Short Story. Thursday? Yes, today is Thursday and we’ll enjoy a new episode of A Summer to Be Remembered by Bob Mitchell. Here the first one. Have a nice day Yareah friends!
FLOYD WORTHINGTON – AMERICAN BARITONE
OPERA ● CONCERT ● RADIO-TV ● ORATORIO ● MUSICALS ● EUROPEAN TOURS 1960
On the back: a bio, another Gary-Cooper-look-alike picture, and reviews of concerts and operas he had sung with numerous regional companies.
He asked me if I were interested in singing. Flushing with pride I announced that someday I hoped to be up on stage with him.
He smiled graciously. “Really? That’s wonderful! Where do you study?”
I mentioned Mansfield STC. He knew of it, but was not familiar with its programs. At that moment the elevator stopped at his floor, so I picked up his suitcase and led him to his room. By the time we reached it he was holding forth about the dos and don’ts of making a career in singing. I listened intently. As I unlocked the door he asked if I were a tenor or a baritone. “I can’t quite tell from your speaking voice,” he observed.
“Well,” I began hesitantly, “I think I’m a tenor, but my teachers tell me I’m a baritone.”
He told me I should listen to my teachers. If they all said so, then it must be right. “You could ruin your voice trying to sing out of your range,” he added.
As he slipped off his coat and threw it across the nearest chair, he proceeded to demonstrate the proper way to breathe and produce a sound. It was an impressive sound indeed. I thought the windows would crack, and the people in adjoining rooms would begin to pound on the walls. He didn’t ask me to sing, so I asked him what I had to do to become a professional singer.
“Well,” he started, but paused to sit down. “That’s a difficult question to answer,” lacing his hands together thoughtfully. “We all came into it in our own way. No two stories are alike.”
“Do you need an agent,” I began quickly, “or a manager, or someone like that? By the way, what does an agent do, and how is that different from a manager?”
“Whoa! One question at a time!”
“It’s okay,” he continued. “This is a tough business. Have you read any bios of singers?”
I shook my head.
“Well, you should,” he emphasized. “You’ll get an idea from them. But—and this is a big caution—bios are about the ones who became famous. That only happens to a few, so you can’t really go by their stories either. It’s kind of like baseball. Think of all the kids who want to become big league baseball players.” He paused. “Remember when you were a kid?”

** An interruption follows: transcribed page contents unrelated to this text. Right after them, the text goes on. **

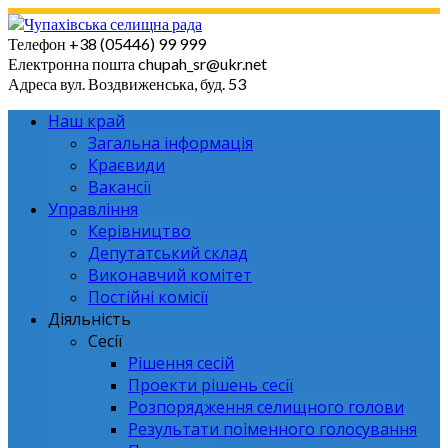
Skip
to
Телефон
+38 (05446) 99 999
content
Електронна пошта
chupah_sr@ukr.net
Адреса
вул. Воздвиженська, буд. 53
Наш край
Загальна інформація
Краєвиди
Вакансії
Управління
Керівництво
Депутатський склад
Виконавчий комітет
Постійні комісії
Діяльність
Сесії
Рішення сесій
Проекти рішень сесії
Розпорядження селищного голови
Результати поіменного голосування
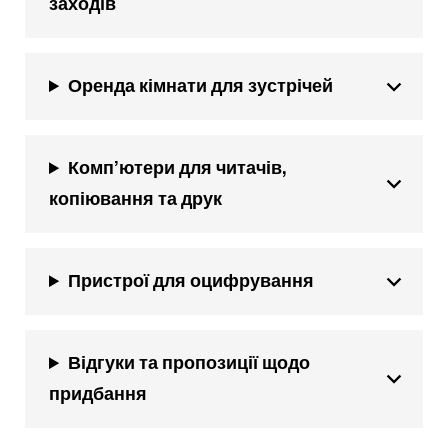
заходів
Оренда кімнати для зустрічей
Комп’ютери для читачів,
копіювання та друк
Пристрої для оцифрування
Відгуки та пропозиції щодо
придбання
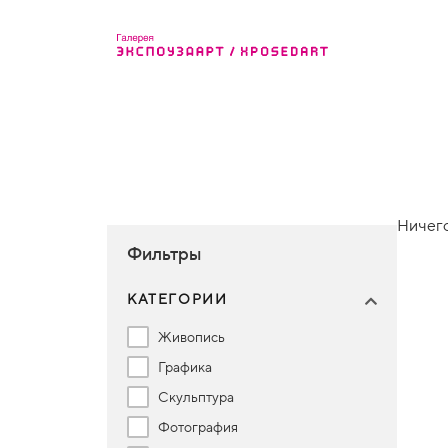
Ничего
Фильтры
КАТЕГОРИИ
Живопись
Графика
Скульптура
Фотография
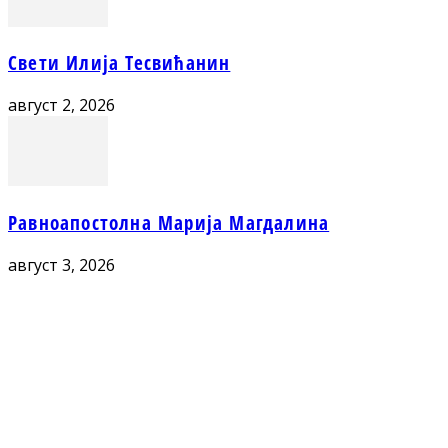
Свети Илија Тесвићанин
август 2, 2026
Равноапостолна Марија Магдалина
август 3, 2026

“There are millions of kids all across America that want to be Mickey Mantle. But how many Mantles are there?” He paused and thought for a moment. “For that matter, how many baseball teams are there?” He laughed. “A lot more than opera companies. But then there are a lot more kids that want to be baseball players than opera singers,” he mused. “Well, you have both the majors and the minors. Opera is a bit like that. We have the major houses, such as those in New York, San Francisco, Chicago, and so forth, and then there are smaller companies—we call them “regional,” sort of like the minor leagues. But even they can be tough to get into.”
I asked him if you need an agent to get into the regional companies.
“An agent can help. But regional companies generally hold auditions looking for local talent, unlike the major houses, which hold auditions for chorus and small roles. So you have a better chance to sing roles at the regional level. It all depends. That’s what I mean when I say nobody’s story is just like anybody else’s. It all begins with your teacher. If you can study with someone who is well connected, one who knows people, conductors, stage directors, agents, well, IF that teacher likes you—and that can be a big IF—he, or she, can help you. I think that’s how most us, people like me I mean, got our start—from our teachers.”
I said that it sounds like you have to find a teacher that not only can teach you to sing, but can help you get a career started as well.
“Oh, yes!” nodding his head for emphasis. “Well, look, kid, I have to run. I’m sure there’s someone downstairs looking for a bellhop…”
Picking up the cue, I jumped to my feet, “Oh, yes, sir. Thank you, sir. Thank you. I appreciate your time.” And I beat a hasty retreat. I still wonder if he tipped me. Maybe he thought his sage advice was sufficient.